2° Que quand il m’écrivit de Copenhague, sans que j’eusse l’honneur de le connaître, il data sa lettre du château, et me fit entendre que le gouvernement l’avait chargé de l’édition des auteurs classiques français ; et que M. de Bernstorff, secrétaire d’État, m’a écrit le contraire ;

3° Que, quelques jours après, étant renvoyé de Copenhague, il m’envoya de Berlin à Potsdam, à ma réquisition, son livre intitulé Qu’en dira-t-on ? dans lequel il dit que le roi de Prusse a des gens de lettres auprès de lui, par le même principe que les princes d’Allemagne ont des bouffons et des nains ;

4° Qu’il me promit de supprimer ce compliment, et qu’il ne l’a pas fait ;

5° Qu’il me reproche, dans ce livre, d’avoir sept mille écus de pension, et qu’il doit savoir, à présent, que j’y ai renoncé, aussi bien qu’à des honneurs que je crois inutiles à un homme de lettres ; et que, dans l’état où je suis, il y a peu de générosité à persécuter un homme dont il n’a jamais eu le moindre sujet de se plaindre ;

6° Qu’il est vrai que je lui donnai des conseils sur quelques méprises où il était tombé, et sur son étonnante hardiesse ; qu’à la vérité il a suivi mes avis sur des faits historiques, mais qu’il les a bien négligés dans quelques exemplaires imprimés à Francfort, où il dit qu’il a vu, à la cour de Dresde, un roi… et tout le reste qui a fait frémir d’horreur. Il ose parler contre le gouvernement et l’armée du roi de Prusse ; il s’élève presque contre toutes les puissances. L’Arétin gagnait autrefois des chaînes d’or à ce métier, mais aujourd’hui elles sont d’un autre métal. Je souhaite seulement qu’on pardonne à sa jeunesse, ou qu’il ait une armée de cent mille hommes.
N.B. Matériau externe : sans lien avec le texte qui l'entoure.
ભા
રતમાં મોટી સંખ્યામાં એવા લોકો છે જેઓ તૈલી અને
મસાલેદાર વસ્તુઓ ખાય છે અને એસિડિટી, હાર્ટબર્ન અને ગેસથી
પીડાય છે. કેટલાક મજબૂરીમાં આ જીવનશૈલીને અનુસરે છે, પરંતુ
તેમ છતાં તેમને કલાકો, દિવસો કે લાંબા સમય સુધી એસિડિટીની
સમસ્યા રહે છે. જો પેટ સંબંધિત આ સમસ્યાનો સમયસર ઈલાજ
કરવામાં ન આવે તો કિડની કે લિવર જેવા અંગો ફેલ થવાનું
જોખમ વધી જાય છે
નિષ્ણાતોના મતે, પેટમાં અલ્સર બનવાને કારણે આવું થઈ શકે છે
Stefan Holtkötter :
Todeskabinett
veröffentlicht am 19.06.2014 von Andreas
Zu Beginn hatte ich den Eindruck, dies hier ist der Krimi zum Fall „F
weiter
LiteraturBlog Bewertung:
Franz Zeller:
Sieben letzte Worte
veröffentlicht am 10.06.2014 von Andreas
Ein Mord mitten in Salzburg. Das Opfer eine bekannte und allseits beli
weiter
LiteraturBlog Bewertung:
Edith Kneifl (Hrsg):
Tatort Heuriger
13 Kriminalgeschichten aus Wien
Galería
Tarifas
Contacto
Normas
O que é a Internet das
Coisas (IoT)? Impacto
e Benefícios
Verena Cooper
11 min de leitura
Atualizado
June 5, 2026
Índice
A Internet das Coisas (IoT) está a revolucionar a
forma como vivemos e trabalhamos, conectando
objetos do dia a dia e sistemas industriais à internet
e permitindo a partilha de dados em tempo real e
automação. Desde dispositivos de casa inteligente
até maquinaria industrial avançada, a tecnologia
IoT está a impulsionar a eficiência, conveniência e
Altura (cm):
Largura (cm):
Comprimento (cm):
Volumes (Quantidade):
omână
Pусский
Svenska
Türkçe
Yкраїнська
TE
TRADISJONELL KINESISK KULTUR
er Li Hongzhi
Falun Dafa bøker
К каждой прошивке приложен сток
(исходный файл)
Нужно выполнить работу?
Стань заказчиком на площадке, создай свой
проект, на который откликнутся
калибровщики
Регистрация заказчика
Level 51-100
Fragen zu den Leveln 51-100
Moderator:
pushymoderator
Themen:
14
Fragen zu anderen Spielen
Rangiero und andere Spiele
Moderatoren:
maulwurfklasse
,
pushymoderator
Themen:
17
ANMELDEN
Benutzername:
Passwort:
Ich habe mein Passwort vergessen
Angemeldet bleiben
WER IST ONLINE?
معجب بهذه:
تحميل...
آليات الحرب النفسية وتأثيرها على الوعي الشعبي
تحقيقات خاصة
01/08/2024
7° Il est bien le maître d’écrire contre moi, ainsi que contre tous les princes ; il n’y gagnera pas davantage.

8° Il vous mande qu’il me poursuivra jusqu’aux enfers ; il peut me poursuivre tant qu’il lui plaira jusqu’à la mort : il n’attendra pas longtemps ; il poursuivra un homme qui ne l’a jamais offensé. Milord Tyrconnell est mort ; mais ceux qui étaient auprès de lui sont témoins que je rendis service à M. de La Beaumelle, et que, seul, j’empêchai milord Tyrconnell d’envoyer directement au roi de Prusse une lettre dont la minute doit exister encore, et dans laquelle il demandait vengeance. Je ne m’oppose point à la reconnaissance dont il me menace.